The largest heat flux estimates during N-ICE2015 were recorded when the proximity to Atlantic Water was combined with storms. This happened three times: on 16 February, 2–5 June, and 11–13 June 2015. During each of these events, a storm took place, ice drift speeds were larger than 0.4 m s−1, and Atlantic Water was present at less than 100 m depth. Heat fluxes at the ice-ocean interface averaged 106 W m−2 during the last event in June. These enhanced heat fluxes lead to the warming of the water below the sea ice, which in turn triggered large basal sea ice melt. A basal melt of 25 cm/d was recorded from 5 June at the end of Floe 3, and again during Floe 4 after 10 June 2015.
Ice mass balance buoys also observed rapid sea ice melt during the 16 Feb 15 basal melt event and derived conductive heat fluxes estimates that peaked at 400 W m−2 These extremely large basal melt events led to the decay of the ice, making it more vulnerable to swell and waves, and ultimately to break up events.
The combination of storms and shallow Atlantic Water both in winter and summer induced large ocean heat flux of order 100 W m−2 in the upper ocean associated with massive basal sea ice melt events.
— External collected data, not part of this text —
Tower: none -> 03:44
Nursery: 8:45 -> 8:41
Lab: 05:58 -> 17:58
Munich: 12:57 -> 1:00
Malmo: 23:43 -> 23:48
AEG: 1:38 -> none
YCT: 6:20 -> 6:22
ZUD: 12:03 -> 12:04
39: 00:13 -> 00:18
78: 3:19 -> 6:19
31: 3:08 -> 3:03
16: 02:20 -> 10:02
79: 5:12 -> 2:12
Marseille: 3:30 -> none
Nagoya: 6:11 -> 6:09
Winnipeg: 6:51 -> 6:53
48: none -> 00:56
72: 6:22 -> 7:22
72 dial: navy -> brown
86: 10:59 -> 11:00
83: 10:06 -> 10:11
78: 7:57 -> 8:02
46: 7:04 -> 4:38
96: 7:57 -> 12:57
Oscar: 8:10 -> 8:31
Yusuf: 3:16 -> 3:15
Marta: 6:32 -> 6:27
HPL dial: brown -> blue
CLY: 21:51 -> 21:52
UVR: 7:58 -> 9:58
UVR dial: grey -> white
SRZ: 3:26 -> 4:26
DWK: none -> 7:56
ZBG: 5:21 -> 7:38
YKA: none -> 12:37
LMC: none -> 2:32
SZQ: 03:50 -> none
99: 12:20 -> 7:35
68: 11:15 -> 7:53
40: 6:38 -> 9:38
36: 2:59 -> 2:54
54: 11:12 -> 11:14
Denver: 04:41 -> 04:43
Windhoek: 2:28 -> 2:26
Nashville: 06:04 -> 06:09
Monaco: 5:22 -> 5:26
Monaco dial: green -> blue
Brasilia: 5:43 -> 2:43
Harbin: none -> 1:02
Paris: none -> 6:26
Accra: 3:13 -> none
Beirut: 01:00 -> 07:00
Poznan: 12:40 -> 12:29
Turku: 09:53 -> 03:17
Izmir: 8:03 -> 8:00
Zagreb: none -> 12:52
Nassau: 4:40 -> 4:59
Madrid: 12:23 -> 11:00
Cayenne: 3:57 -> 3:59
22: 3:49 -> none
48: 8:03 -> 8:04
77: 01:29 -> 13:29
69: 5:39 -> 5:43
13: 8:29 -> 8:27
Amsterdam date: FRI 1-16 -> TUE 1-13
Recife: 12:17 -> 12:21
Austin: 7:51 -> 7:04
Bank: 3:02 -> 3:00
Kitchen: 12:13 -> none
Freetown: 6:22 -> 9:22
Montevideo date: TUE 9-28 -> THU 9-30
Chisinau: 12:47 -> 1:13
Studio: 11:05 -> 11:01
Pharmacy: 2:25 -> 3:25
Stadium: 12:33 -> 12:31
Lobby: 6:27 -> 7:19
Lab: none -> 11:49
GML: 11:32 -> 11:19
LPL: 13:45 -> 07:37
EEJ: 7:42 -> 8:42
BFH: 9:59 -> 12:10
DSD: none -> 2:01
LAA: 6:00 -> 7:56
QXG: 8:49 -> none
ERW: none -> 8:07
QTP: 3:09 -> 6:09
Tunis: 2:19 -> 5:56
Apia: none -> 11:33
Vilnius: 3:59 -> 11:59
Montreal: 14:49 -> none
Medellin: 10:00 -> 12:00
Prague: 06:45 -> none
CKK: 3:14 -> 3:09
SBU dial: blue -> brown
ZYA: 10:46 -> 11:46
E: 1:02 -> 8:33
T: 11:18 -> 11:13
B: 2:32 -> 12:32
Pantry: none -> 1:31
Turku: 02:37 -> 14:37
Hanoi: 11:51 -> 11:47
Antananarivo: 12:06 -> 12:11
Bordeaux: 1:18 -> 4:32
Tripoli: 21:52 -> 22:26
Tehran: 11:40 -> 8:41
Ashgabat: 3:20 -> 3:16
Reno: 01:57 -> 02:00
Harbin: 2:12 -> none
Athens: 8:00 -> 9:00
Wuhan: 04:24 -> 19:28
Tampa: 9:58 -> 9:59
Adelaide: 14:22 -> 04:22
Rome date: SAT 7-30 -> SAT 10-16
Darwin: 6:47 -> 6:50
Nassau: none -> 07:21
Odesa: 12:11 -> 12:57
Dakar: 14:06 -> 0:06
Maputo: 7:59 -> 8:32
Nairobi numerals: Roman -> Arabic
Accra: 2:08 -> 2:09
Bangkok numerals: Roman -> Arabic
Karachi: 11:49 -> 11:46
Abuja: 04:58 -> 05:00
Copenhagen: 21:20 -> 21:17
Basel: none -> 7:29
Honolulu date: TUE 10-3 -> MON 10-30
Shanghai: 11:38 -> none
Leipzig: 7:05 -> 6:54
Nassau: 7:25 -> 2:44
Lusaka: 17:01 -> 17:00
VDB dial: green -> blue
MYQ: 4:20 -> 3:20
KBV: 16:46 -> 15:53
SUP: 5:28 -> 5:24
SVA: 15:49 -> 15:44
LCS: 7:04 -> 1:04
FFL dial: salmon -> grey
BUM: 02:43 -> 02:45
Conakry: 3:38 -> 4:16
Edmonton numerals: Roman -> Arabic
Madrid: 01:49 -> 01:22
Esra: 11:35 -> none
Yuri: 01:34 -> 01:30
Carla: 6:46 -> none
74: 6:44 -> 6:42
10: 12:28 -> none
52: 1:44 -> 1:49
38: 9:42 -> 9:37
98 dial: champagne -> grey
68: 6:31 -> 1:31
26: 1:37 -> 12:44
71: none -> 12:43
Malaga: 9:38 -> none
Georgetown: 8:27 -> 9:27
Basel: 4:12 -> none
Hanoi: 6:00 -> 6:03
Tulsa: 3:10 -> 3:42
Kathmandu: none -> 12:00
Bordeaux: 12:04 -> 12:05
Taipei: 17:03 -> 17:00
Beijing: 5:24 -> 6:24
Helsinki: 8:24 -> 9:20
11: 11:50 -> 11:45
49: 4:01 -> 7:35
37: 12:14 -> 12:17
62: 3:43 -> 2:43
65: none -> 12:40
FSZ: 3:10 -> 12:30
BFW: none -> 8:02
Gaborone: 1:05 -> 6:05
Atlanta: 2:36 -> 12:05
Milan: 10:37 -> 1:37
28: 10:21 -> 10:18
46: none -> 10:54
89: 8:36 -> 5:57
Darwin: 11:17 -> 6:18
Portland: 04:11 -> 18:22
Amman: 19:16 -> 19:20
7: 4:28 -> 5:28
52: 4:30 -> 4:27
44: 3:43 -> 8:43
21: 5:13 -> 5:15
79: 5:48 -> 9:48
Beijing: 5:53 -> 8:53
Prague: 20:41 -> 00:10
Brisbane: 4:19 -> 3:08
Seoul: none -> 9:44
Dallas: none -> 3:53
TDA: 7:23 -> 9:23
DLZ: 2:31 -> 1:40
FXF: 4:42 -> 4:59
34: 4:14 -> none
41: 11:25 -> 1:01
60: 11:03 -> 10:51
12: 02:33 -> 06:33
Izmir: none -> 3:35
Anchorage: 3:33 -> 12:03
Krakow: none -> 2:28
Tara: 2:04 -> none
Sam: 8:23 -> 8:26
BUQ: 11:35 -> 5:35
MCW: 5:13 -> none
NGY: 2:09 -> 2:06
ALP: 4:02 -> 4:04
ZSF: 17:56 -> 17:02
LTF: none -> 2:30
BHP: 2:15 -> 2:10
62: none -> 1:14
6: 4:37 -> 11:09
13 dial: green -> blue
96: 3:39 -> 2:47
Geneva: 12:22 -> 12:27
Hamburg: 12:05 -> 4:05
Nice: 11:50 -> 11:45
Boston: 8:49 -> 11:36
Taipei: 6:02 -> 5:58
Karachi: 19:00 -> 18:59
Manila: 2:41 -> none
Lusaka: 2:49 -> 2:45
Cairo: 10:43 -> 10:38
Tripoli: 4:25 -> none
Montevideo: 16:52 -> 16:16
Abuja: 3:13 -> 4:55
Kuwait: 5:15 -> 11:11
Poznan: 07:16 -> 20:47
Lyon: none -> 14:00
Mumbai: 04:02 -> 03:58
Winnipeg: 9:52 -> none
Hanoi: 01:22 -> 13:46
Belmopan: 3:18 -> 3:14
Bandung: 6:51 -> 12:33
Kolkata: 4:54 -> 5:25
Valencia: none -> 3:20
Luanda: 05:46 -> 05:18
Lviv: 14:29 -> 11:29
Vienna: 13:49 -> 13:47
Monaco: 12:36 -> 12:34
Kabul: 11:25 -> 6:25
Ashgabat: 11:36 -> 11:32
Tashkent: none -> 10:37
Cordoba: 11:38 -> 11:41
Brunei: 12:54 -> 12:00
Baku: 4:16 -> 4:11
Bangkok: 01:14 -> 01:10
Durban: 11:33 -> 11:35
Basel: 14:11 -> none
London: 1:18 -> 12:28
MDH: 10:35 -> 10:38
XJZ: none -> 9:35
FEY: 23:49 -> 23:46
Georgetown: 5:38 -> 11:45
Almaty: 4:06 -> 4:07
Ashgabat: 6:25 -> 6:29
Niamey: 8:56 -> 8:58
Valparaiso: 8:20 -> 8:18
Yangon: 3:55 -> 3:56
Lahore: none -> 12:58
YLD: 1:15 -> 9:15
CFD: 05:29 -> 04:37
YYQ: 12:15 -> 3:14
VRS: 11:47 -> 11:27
This highlights the importance of predicted increased storm frequency in the Arctic that could erode local stratification and tap into warm subsurface Atlantic Water. In winter, this would lead to reduced growth, weakening, and even melting of the sea ice, while in spring such events would accelerate the melting and breakup of the sea ice. The warming and shoaling of the Atlantic Water inflow north of Svalbard and in the Barents Sea combined with increased storm frequency could lead to a significant reduction in sea ice cover further along the Atlantic Water inflow.